Use good couplers - import ones will work, but good 6-ball ones from your local supplier of quality air tools will work much better.  Cheaper ones often restrict the air flow a lot.


--Bushytails


----------



## primaveria (Sep 9, 2008)

I agree with Bushytails, I love my IR.


----------



## athos76 (Sep 14, 2008)

If its for your truck, go buy one of the 12v impact wrenches.  I got one for my jeep, and the cord is long enough to reach all the tires and the jeep next to me.


----------



## Bushytails (Sep 17, 2008)

What brand did you get?  I find those rarely have enough torque....

--Bushytails


----------



## BPJOOP93 (Sep 17, 2008)

athos76 said:


> If its for your truck, go buy one of the 12v impact wrenches.  I got one for my jeep, and the cord is long enough to reach all the tires and the jeep next to me.

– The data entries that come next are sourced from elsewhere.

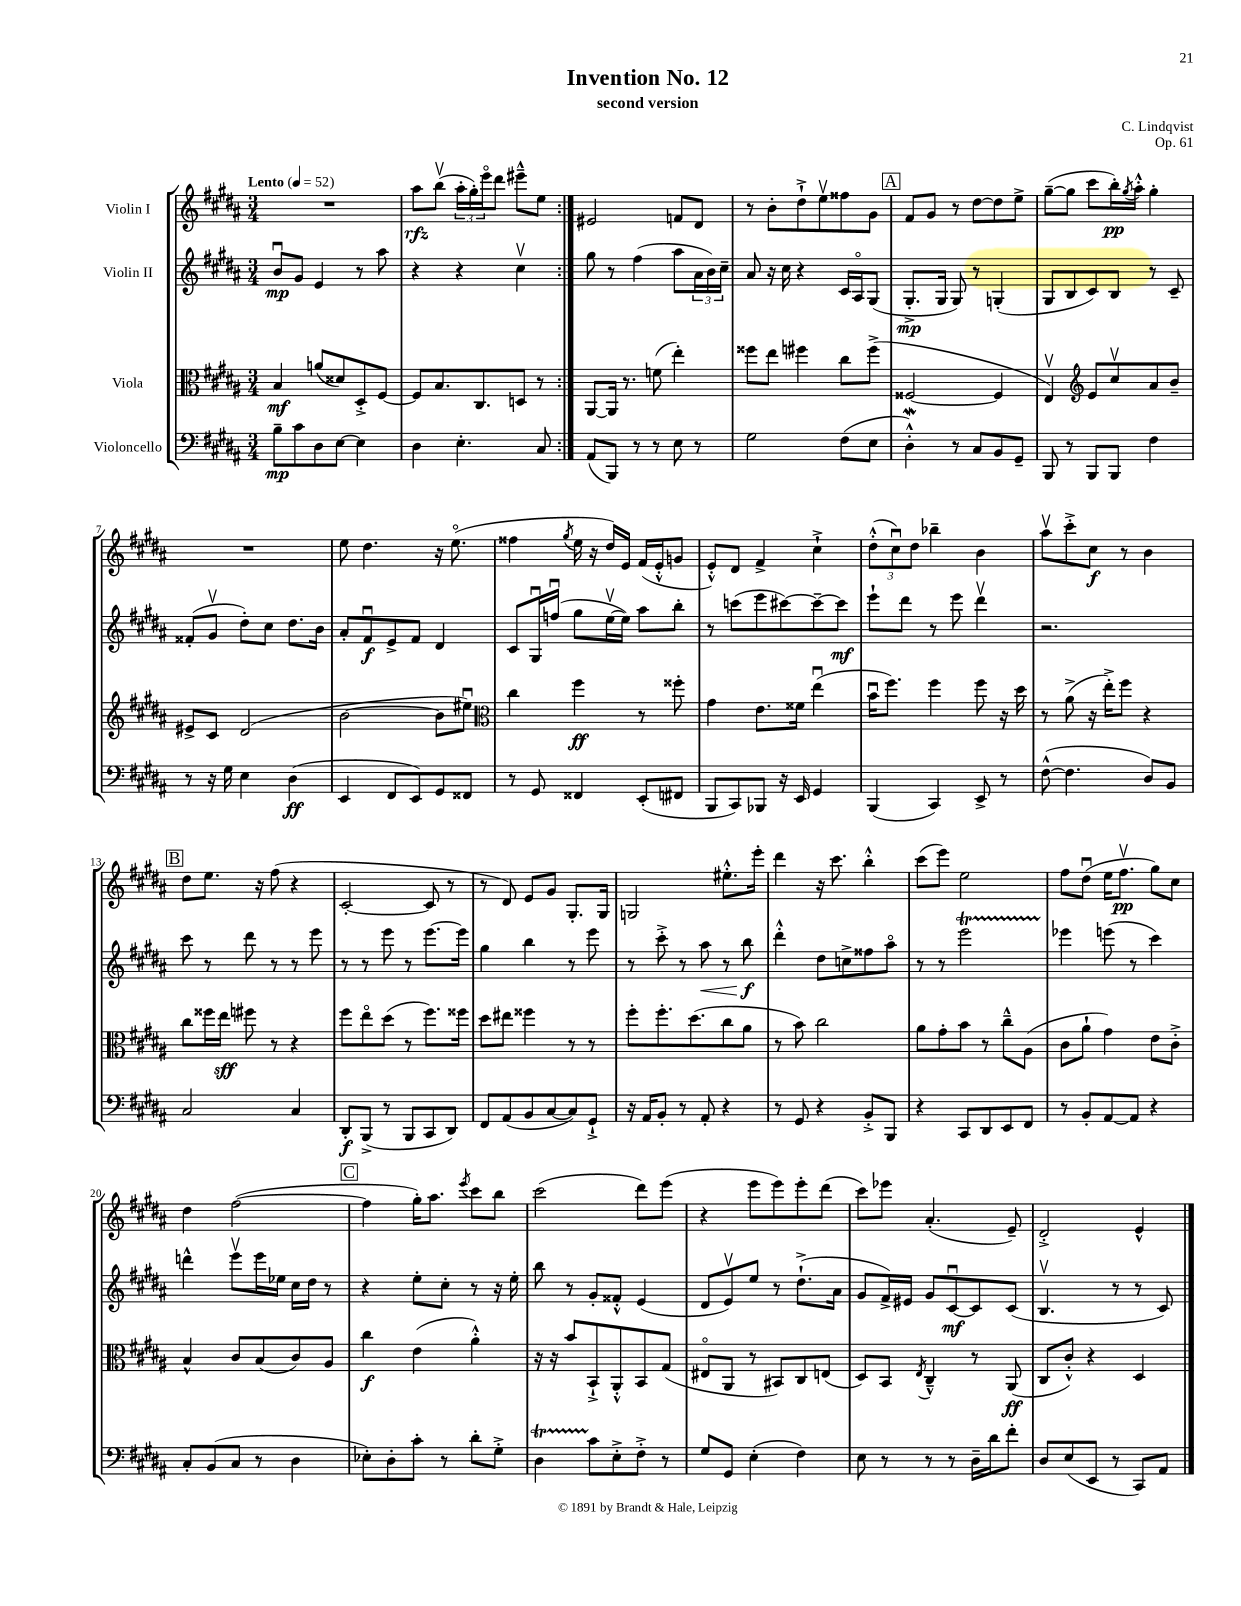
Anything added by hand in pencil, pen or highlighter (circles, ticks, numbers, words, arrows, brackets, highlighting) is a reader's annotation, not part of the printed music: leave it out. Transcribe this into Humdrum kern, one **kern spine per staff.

**kern	**kern	**kern	**kern
*staff4	*staff3	*staff2	*staff1
*clefF4	*clefC3	*clefG2	*clefG2
*k[f#c#g#d#a#]	*k[f#c#g#d#a#]	*k[f#c#g#d#a#]	*k[f#c#g#d#a#]
*M3/4	*M3/4	*M3/4	*M3/4
*MM52	*MM52	*MM52	*MM52
8B~	4B	8bu	2.r
8c#	.	8g#	.
8D#	(8a	4e	.
[8E	8d##)	.	.
4E]	8D#'^	8r	.
.	[8F#	8aa#	.
=	=	=	=
4D#	8F#]	4r	8aa#
.	8.B	.	(8bbv
4.E'	.	4r	24aa#'
.	.	.	24gg#')
.	8.C#	.	.
.	.	.	24eeeo
.	.	.	8ddd#
.	8D	4cc#v	8eee#~^^
8C#	8r	.	8ee
=:|!	=:|!	=:|!	=:|!
(8AA#	[8AA#	8gg#	2e#
8BBB)	16AA#]	8r	.
.	8.r	.	.
8r	.	(4ff#	.
8r	(8f	.	.
8E	4ee')	8aa#	8f
8r	.	24a#	8d#
.	.	24b)	.
.	.	24cc#~	.
=	=	=	=
2G#	8ff##	8a#	8r
.	8ee	16r	8b'
.	.	16cc#	.
.	4ff#	4r	8dd#`^
.	.	.	8eev
(8F#	8cc#	16c#	8ff##
.	.	16A#o	.
8E	(8ff#^	(8G#	8g#
=	=	=	=
4D#'^^)	[2F##	8.G#'^	8f#
.	.	.	8g#
.	.	16G#	.
8r	.	8G#)	8r
8C#	.	8r	[8dd#
8BB	4F##]	(4G'	8dd#]
8GG#~	.	.	8ee^
=	=	=	=
8BBB	4Ev)	8G#	([8gg#~
8r	.	8B	8gg#]
*	*clefG2	*	*
8BBB	8e	8c#)	8ccc#
8BBB	8cc#v	8B	16bb')
.	.	.	8qgg#
.	.	.	16aa#'^^
4F#	8a#	8r	4gg#'
.	8b~	8c#~	.
=	=	=	=
8r	8e#^	(8f##'	2.r
16r	8c#	8g#v	.
16G#	.	.	.
4E	(2d#	8dd#')	.
.	.	8cc#	.
(4D#	.	8.dd#	.
.	.	16b	.
=	=	=	=
4EE	[2b	8a#'	8ee
.	.	8f#u	4.dd#
8FF#	.	8e^	.
8EE)	.	8f#	.
8GG#	8b]	4d#	16r
.	.	.	(8.eeo
8FF##	8ee#u)	.	.
=	=	=	=
*	*clefC3	*	*
8r	4cc#	8c#	4ff##
8GG#	.	16G#u	.
.	.	(16ffu	.
.	.	.	8qgg#
4FF##	4ff#	8gg#	16ee
.	.	.	16r
.	.	[16eev	16dd#)
.	.	16ee])	16e
(8EE'	8r	8aa#	(16f#
.	.	.	16e'^^
8FF#	8ff##'	8bb'	8g
=	=	=	=
8BBB	4g#	8r	8e'^^)
8CC#)	.	(8ccc	8d#
8BBB-	8.e	8eee	4f#^
16r	.	[8ccc#)	.
16EE	16f##	.	.
4GG#	(4eeu	8ccc#~_	4cc#`^
.	.	8ccc#]	.
=	=	=	=
(4BBB	16bu	8eee`	(12dd#'^^
.	8.ff#)	.	.
.	.	.	12cc#u)
.	.	8ddd#	.
.	.	.	12dd#
4CC#)	4ff#	8r	4bb-~
.	.	8eee	.
8EE^	8ff#	4ddd#v	4b
8r	16r	.	.
.	16dd#	.	.
=	=	=	=
([8F#^^	8r	2.r	8aa#v
4.F#]	(8a#^	.	8ccc#'^
.	16r	.	8cc#
.	16ee'^)	.	.
.	8ff#	.	8r
8D#)	4r	.	4b
8BB	.	.	.
=	=	=	=
2C#	8cc#	8ccc#	8dd#
.	16ff##	8r	8.ee
.	16ee	.	.
.	8ff#	8ddd#	.
.	.	.	16r
.	8r	8r	(8ff#
4C#	4r	8r	4r
.	.	8eee	.
=	=	=	=
8DD#'	8ff#	8r	[2c#'
(8BBB^	8eeo	8r	.
8r	(8dd#	8eee	.
8BBB	8r	8r	.
8CC#	8.ff#)	[8.eee	8c#]
8DD#)	.	.	8r
.	16ff##	16eee]	.
=	=	=	=
8FF#	8dd#	4gg#	8r
(8AA#	8ee#	.	8d#)
8BB	4ff##	4bb	8e
[8C#	.	.	8g#
8C#])	8r	8r	8.G#'
8GG#`^	8r	8eee	.
.	.	.	16G#
=	=	=	=
16r	8ff#'	8r	2G
16AA#	.	.	.
8BB'	8.ff#'	8ccc#'^	.
8r	.	8r	.
.	(8.dd#	.	.
8AA#'	.	8aa#	.
4r	8cc#	8r	8.ee#'^^
.	8a#	8bb	.
.	.	.	16eee'
=	=	=	=
8r	8r	4ddd#'^^	4ddd#
8GG#	8b)	.	.
4r	2cc#	8dd#	16r
.	.	.	8.ccc#
.	.	8cc^	.
8BB'^	.	8ff##	4bb'^^
8BBB	.	8aa#o	.
=	=	=	=
4r	8a#	8r	(8ccc#
.	8g#'	8r	8eee)
8CC#	8b	2eee	2ee
8DD#	8r	.	.
8EE	8cc#~^^	.	.
8FF#	(8A#	.	.
=	=	=	=
8r	8c#	4eee-	8ff#
8BB'	8a#`	.	(8dd#u
[8AA#	4g#)	(8eee	16ee
.	.	.	8.ff#v
8AA#]	.	8r	.
4r	8e	4ccc#)	8gg#)
.	8c#'^	.	8cc#
=	=	=	=
8C#'	4B^^	4ddd^^	4dd#
(8BB	.	.	.
8C#	8c#	8eeev	([2ff#
8r	(8B	16eee	.
.	.	16ee-	.
4D#	8c#)	16cc#	.
.	.	16dd#	.
.	8A#	8r	.
=	=	=	=
8E-')	4cc#	4r	4ff#]
8D#'	.	.	.
8c#'	(4e	8ee'	16gg#')
.	.	.	8.aa#
8r	.	8cc#'	.
.	.	.	8qeee
8d#'	4a#'^^)	8r	8ccc#
8G#'^	.	16r	8bb
.	.	16ee'	.
=	=	=	=
4D#	16r	8bb	(2ccc#
.	16r	.	.
.	8b	8r	.
8c#	8BB`^	8g#'	.
8E'^	8AA#'^^	8f##'^^	.
8F#'^	8BB	(4e	8ddd#)
8r	(8G#	.	(8eee
=	=	=	=
8G#	8E#o	8d#	4r
8GG#	8AA#	8ev)	.
(4E'	8r	8ee	8eee
.	8BB#)	8r	8eee)
4F#)	8C#	(8.dd#`^	8eee'
.	(8E	.	(8ddd#
.	.	16a#	.
=	=	=	=
8E	8D#)	8g#	8ccc#)
8r	8BB	16f#^)	8eee-
.	.	16e#	.
.	8qE	.	.
8r	4C#~^^	8g#	(4.a#'
8r	.	[8c#u	.
16D#~	8r	8c#]	.
16d#	.	.	.
8f#'	(8AA#	(8c#	8e~)
=	=	=	=
8D#	8C#	4.Bv	2d#'^
(8E	8c#'^^)	.	.
8EE	4r	.	.
8r	.	8r	.
8CC#)	4D#	8r	4e^^
8AA#	.	8c#)	.
==	==	==	==
*-	*-	*-	*-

how can you have a cord on acordless tool? the new milwaukee cordless tools are excellent, if you dont want to up your air compressor.  spend the money wisely when it comes to air tools. i have a porter cable 2 stage ac, and a bunch of different air tools and you get what you pay for. i have one of those cheap impacts listed at the top of this thread and its worked great for about 13 years. just remember to take care of them and OIL THEM.


----------



## Jeff (Sep 26, 2008)

BPJOOP93 said:


> how can you have a cord on acordless tool?



I assume he means 12v car battery, this unit plugs into the car lighter and has a digital torque control


----------